Exercise directions
In the excerpt about splitting campaign names, which function does it suggest using instead of a when/case expression?

*** Excerpt Section Begins ***

我們可能會使用與上述類似的方法解決您的其余問題

Split the campaign_name by _ and use explode to get multiple rows for each piece
Left Join on the split campaign name, aliased below as cname_split, and where prod and prod_cat are equal to other for the split campaign names
Instead of using a when/case expression to check for null matches and re-assign the original value we may use coalesce which assigns the first non-null value
Since we have multiple rows for each campaign_name after the explode, we may aggregate, however in the example below, I've used row_number to filter the duplicate entries and order by available product names.

NB. df_match as referenced below was retrieved using

df_match = dictionaryDf.filter(dictionaryDf.function == 'match').drop("function").na.fill("")
df_match.show(truncate=False)

 ------------ ---------------- ------- 
|terms       |product_category|product|
 ------------ ---------------- ------- 
|personalloan|Lending         |UL     |
|emic        |Cards           |EMIC   |
 ------------ ---------------- -------

Code:

from pyspark.sql import functions as F

output_df2 = (
    # Step 1
    output_df.select(
                 "*",
                 F.explode(F.split("campaign_name","_")).alias("cname_split")
             )

*** Excerpt Section Ends ***
*** Stored data Section Begins ***

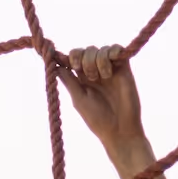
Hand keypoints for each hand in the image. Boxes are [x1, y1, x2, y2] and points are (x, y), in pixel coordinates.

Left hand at [60, 45, 147, 163]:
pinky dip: (113, 52)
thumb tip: (53, 65)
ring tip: (104, 77)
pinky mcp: (124, 68)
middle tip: (91, 76)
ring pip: (101, 49)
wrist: (120, 129)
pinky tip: (111, 69)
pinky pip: (117, 49)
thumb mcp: (79, 99)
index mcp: (82, 79)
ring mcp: (110, 69)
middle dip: (85, 59)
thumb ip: (68, 81)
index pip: (74, 58)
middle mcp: (96, 71)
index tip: (72, 64)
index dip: (71, 57)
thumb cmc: (97, 119)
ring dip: (99, 60)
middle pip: (87, 50)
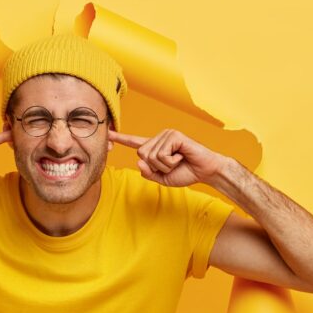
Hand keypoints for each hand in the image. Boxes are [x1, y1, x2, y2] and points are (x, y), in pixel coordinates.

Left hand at [108, 128, 225, 186]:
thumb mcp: (162, 178)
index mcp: (155, 147)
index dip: (120, 139)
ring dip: (165, 166)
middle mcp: (159, 138)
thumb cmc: (186, 173)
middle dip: (156, 167)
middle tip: (173, 165)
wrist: (206, 171)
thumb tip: (138, 162)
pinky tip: (182, 157)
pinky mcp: (174, 135)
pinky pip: (161, 155)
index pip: (134, 142)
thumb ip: (148, 173)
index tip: (107, 133)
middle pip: (141, 155)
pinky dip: (171, 162)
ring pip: (151, 156)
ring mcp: (166, 134)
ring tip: (179, 161)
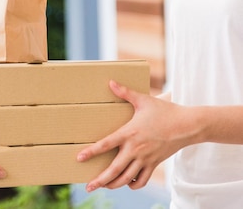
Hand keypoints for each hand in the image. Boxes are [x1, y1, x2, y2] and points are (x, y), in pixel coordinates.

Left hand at [77, 80, 195, 191]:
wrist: (189, 125)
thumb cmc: (165, 111)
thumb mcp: (143, 100)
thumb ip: (125, 92)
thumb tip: (110, 82)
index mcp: (129, 133)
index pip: (106, 144)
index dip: (92, 152)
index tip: (79, 158)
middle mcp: (136, 149)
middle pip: (115, 169)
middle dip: (100, 180)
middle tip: (88, 187)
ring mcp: (146, 159)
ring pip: (127, 178)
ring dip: (114, 184)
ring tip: (103, 185)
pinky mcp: (155, 164)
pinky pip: (142, 180)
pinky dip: (133, 184)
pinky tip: (126, 183)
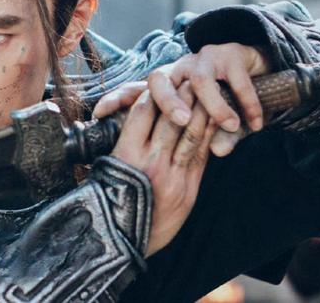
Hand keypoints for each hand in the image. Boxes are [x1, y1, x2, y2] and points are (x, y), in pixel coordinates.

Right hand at [104, 85, 213, 256]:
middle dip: (181, 95)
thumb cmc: (108, 203)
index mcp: (126, 155)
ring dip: (200, 109)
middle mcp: (151, 161)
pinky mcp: (189, 190)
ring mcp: (173, 176)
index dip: (151, 95)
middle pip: (170, 118)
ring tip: (206, 91)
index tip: (157, 84)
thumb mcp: (106, 171)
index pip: (141, 113)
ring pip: (190, 133)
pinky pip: (201, 155)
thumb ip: (119, 147)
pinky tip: (213, 121)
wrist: (122, 242)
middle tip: (189, 77)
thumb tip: (125, 124)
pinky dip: (208, 135)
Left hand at [146, 43, 269, 155]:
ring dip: (215, 106)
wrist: (261, 72)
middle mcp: (180, 67)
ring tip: (232, 126)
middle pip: (160, 81)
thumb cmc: (229, 101)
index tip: (152, 122)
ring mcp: (204, 58)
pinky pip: (237, 80)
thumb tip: (218, 152)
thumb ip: (214, 136)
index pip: (143, 91)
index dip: (141, 104)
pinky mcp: (232, 53)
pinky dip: (248, 104)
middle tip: (183, 122)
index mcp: (168, 83)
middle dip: (168, 103)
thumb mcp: (217, 123)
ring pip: (200, 80)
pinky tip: (256, 124)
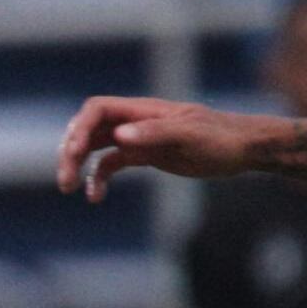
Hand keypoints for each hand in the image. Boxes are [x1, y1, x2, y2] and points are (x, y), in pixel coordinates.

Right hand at [57, 97, 281, 200]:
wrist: (242, 148)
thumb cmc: (221, 138)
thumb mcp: (190, 135)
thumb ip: (155, 133)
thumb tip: (119, 135)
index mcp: (143, 110)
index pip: (98, 110)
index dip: (80, 128)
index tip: (74, 153)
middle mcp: (134, 121)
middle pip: (89, 128)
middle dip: (71, 151)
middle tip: (65, 180)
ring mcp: (138, 138)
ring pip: (95, 147)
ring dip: (79, 165)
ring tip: (69, 188)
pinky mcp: (144, 156)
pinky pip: (111, 165)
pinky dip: (98, 179)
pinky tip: (95, 197)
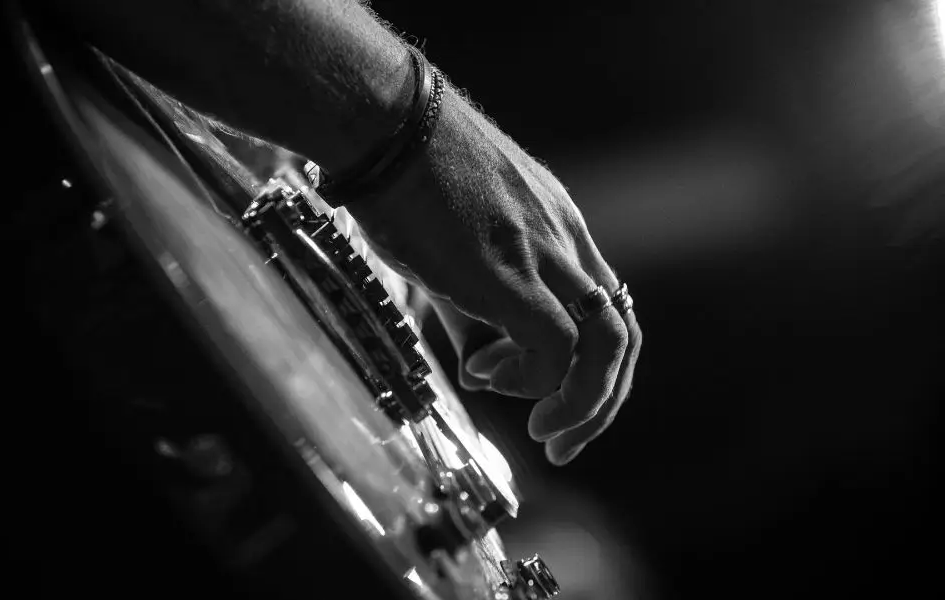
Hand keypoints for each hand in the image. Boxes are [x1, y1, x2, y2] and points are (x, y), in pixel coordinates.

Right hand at [347, 86, 641, 464]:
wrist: (385, 125)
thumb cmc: (406, 177)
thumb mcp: (455, 246)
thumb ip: (477, 313)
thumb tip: (482, 372)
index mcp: (560, 229)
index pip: (609, 309)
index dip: (596, 369)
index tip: (557, 404)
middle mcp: (565, 241)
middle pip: (624, 335)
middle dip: (604, 401)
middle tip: (564, 441)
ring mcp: (542, 255)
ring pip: (606, 344)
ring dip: (584, 402)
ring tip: (544, 430)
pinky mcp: (508, 274)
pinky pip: (555, 346)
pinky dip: (535, 380)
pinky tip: (487, 377)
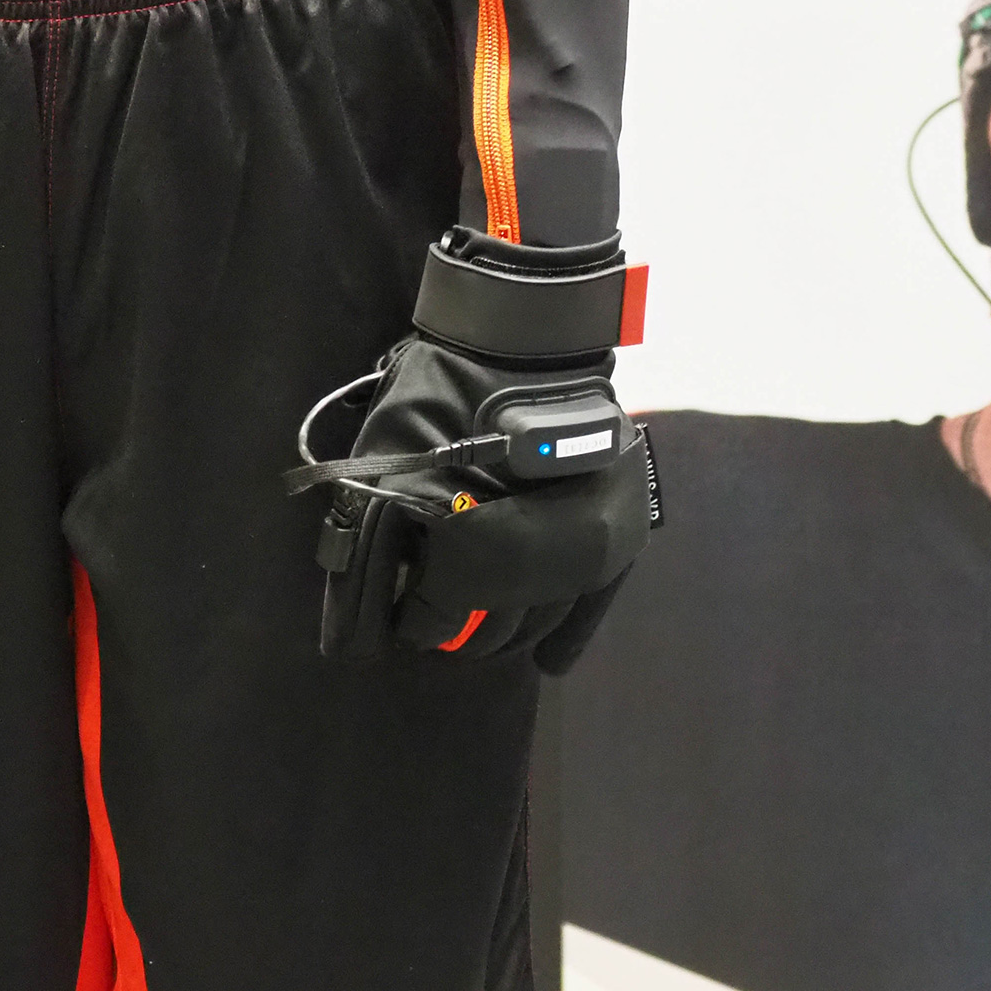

*** Stored data Section Ends ***

Answer to the exercise
coalesce, which assigns the first non-null value.